O mundo da personagem principal é o da reificação e sobrevalorização dos valores da técnica, da ciência em comunhão com o desenvolvimento do capitalismo. Toda a vida de Ilitich é uma vida de projeção: ter bom emprego, boa casa, caros objetos, elevado status e uma boa família. O sujeito em questão é engolfado pelos valores objetivos em detrimento da sua subjetividade, pensada como reflexão de si e do mundo a sua volta.


Em momento algum da obra Tolstoi constrói momentos de relações afetivas dos personagens. Até mesmo a relação de Ilitich com os filhos é ausente. Não há espaço para o coração. Todos os personagens aparentam um enquadramento impessoal, alheia aos sentimentos; à exceção de Gerássim, um empregado humilde da casa, que surge na parte final do romance.


É no desfecho final da obra que a personagem, após descobrir uma doença mal compreendida pela medicina da época que o levaria a morte, passaria a refletir sobre toda a sua vida. Com a simplicidade, afetividade e naturalidade do empregado Gerássim, que cuidara de Ilitch até o leito da morte, sente o personagem que sua existência não foi tão bem aproveitada, exceção feita a sua infância espontânea e inocente.

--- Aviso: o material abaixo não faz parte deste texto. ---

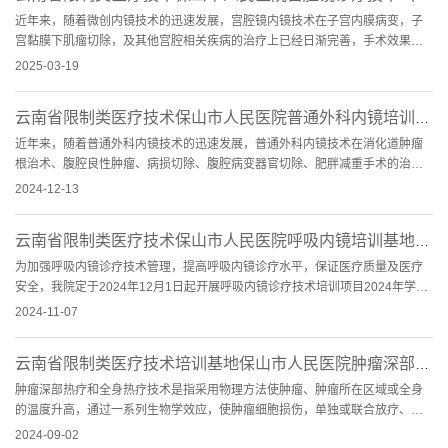
近年来，随着微创内镜技术的迅速发展，宫腔镜内镜技术在子宫内膜病变，子
宫黏膜下肌瘤切除，及其他宫腔相关疾病的治疗上已经日渐完善，手术效果已
得到越来越广泛的认可...
2025-03-19
云南省限制类医疗技术保山市人民医院普通外科内镜培训基地(第一期)招生简章
近年来，随着普通外科内镜技术的迅速发展，普通外科内镜技术在消化道肿瘤
根治术、腹腔良性肿瘤、病损切除、腹腔病变器官切除、肥胖减重手术的治疗
上已经日渐完善，手术...
2024-12-13
云南省限制类医疗技术保山市人民医院呼吸内镜培训基地(第一期)招生简章
为加强呼吸内镜诊疗技术管理，提高呼吸内镜诊疗水平，保证医疗质量及医疗
安全，我院定于2024年12月1日起开展呼吸内镜诊疗技术培训项目2024年学员
招生工作，具体事项安排...
2024-11-07
云南省限制类医疗技术培训基地保山市人民医院肿瘤深部热疗和全身热疗技术培训基地...
肿瘤深部热疗和全身热疗技术是指采用物理方法使肿瘤、肿瘤所在区域或全身
的温度升高，通过一系列生物学效应，使肿瘤细胞损伤，单独或联合放疗、化
疗等其它手段进行治疗...
2024-09-02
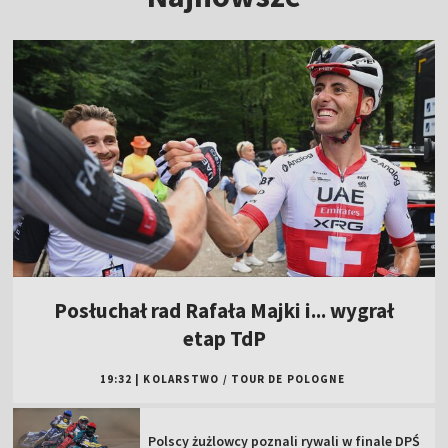
Posłuchał rad Rafała Majki i... wygrał
etap TdP
19:32
|
KOLARSTWO
/
TOUR DE POLOGNE
Polscy żużlowcy poznali rywali w finale DPŚ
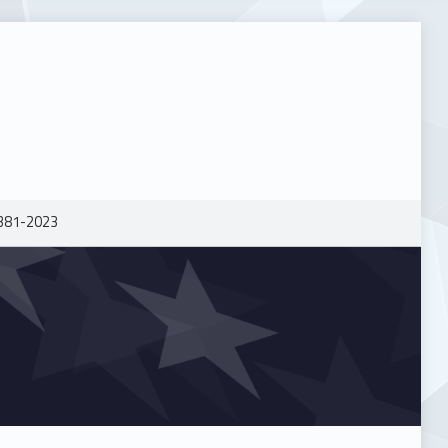
381-2023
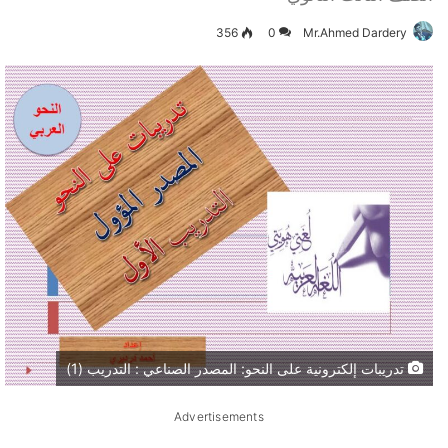
356
0
Mr.Ahmed Dardery
تدريبات إلكترونية على النحو: المصدر الصناعي : التدريب (1)
Advertisements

O protagonista teve uma vida artificial, programada, passiva. Ilitich percebeu que foi escravizado pela sociedade, e não fora senhor de si, como imaginara. Sua relação com os amigos, com a família, o trabalho, as convenções sociais parecera teatral. Só veio perceber isto quando estava doente. Não teve visita de amigos; sua esposa se mostrava perturbada com a sua doença; seus filhos eram ausentes; e, por fim, a relação dos médicos com ele foi de total impessoalidade, tal como ele se mostrava nas relações da esfera do trabalho.


É sofrendo com a morte, mais psicológica do que física, que a personagem compreendeu sua vida infeliz. E é no leito da morte que ele alcançou a liberdade. E liberto, ou consciente das amarras morais, sociais e psicológicas, que atravessaria boa parte de sua existência, Ilitich, enfim, pôde morrer em paz.